Simple Machines Community Forum

SMF Support => SMF 2.0.x Support => Topic started by: JWJ on May 24, 2021, 03:57:45 PM

Title: Robots NoIndex
Post by: JWJ on May 24, 2021, 03:57:45 PM
I can't help but feel I'm being really stupid here, but can someone please help me. My forum posts are being indexed by Google and I don't want them to be. I've been doing lots of searches to find out how to add a Robots Noindex meta tag to all the forum pages but all the topics I find are about how to help Google index, not how to stop it. When I look at the source of my pages I can't see a robots meta tag in the html even though everything I've read here today suggests it's there by default. Sorry to be so dense but what is the best way of getting <meta name="robots" content="noindex"> into all of my pages?
Thank you.
Title: Re: Robots NoIndex
Post by: Kindred on May 24, 2021, 04:06:14 PM
Why do you not want Google to catalog your site?
(And, if they already have,  it's too late, you are in the catalog)
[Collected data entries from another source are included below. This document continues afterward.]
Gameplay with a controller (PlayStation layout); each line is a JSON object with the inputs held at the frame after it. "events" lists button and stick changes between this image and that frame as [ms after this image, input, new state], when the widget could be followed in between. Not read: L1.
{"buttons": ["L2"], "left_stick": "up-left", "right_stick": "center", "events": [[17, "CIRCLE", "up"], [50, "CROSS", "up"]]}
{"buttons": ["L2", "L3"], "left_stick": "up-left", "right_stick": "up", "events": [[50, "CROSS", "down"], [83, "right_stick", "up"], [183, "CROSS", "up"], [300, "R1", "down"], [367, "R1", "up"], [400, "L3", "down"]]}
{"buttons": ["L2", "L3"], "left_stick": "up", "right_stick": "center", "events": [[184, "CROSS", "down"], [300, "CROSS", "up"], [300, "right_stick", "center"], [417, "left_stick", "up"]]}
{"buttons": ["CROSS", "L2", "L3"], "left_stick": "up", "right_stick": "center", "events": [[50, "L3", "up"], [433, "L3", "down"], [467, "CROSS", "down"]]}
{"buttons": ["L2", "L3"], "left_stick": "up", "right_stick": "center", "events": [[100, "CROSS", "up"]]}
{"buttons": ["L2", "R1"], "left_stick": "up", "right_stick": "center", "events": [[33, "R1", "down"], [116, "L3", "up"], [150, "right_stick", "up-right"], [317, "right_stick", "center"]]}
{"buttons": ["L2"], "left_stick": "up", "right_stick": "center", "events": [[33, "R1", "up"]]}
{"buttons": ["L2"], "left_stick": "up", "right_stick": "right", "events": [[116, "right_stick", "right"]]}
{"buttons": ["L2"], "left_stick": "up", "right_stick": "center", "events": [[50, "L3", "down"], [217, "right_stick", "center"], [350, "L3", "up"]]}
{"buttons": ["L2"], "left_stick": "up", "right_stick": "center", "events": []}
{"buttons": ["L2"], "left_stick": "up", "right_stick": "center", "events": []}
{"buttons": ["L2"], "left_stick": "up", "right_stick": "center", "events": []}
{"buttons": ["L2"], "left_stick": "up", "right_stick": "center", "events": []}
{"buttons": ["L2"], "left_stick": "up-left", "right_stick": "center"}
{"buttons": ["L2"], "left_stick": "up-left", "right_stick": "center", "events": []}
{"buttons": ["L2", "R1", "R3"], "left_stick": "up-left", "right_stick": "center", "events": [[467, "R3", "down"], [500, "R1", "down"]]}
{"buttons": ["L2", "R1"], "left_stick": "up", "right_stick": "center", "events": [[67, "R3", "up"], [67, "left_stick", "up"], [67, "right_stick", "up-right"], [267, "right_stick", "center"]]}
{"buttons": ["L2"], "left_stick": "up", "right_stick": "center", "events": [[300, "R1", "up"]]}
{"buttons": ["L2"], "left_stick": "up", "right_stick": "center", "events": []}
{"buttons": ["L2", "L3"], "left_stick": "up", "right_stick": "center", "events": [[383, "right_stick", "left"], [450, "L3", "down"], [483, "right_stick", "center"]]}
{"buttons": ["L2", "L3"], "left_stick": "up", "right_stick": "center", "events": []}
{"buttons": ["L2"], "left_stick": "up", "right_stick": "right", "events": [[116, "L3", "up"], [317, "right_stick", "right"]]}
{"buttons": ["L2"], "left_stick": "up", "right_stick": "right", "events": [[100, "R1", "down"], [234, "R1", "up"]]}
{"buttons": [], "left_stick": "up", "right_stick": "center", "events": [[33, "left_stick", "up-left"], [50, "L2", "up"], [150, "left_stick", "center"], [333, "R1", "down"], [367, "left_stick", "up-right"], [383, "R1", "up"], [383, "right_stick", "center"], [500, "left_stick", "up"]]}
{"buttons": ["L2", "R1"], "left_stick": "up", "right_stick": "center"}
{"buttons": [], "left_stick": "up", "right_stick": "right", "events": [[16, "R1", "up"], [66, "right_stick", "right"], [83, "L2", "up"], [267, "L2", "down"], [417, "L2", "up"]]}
But what is your reasoning?
Also note that many search bots do not actually follow the instructions of robots tags.

Short of it is, you'll have to edit code.  But if you tell us why, there might be a better option
Title: Re: Robots NoIndex
Post by: JWJ on May 24, 2021, 06:50:03 PM
My forum is for beginner artists, many of whom are 'shy' about showing their work and appreciate the apparent 'privacy' of not having their work displayed around the 'net. I made the mistake of thinking that Disallow in my Robots.txt would keep search engines out but I now found that it doesn't stop the posts being indexed.
Title: Re: Robots NoIndex
Post by: shawnb61 on May 24, 2021, 07:53:46 PM
I use the following in robots.txt in the root public folder on the server where my personal & test environments are, and it seems to work.  The content is not on Google, Bing, Yahoo, etc.:
User-agent: *
Disallow: /


What Kindred says above is accurate: robots.txt is merely a suggestion, so any unscrupulous bots will ignore it.  The major commercial ones will generally try to honor it.  Bing has some syntax quirks, but the above is working for Bing as well for me.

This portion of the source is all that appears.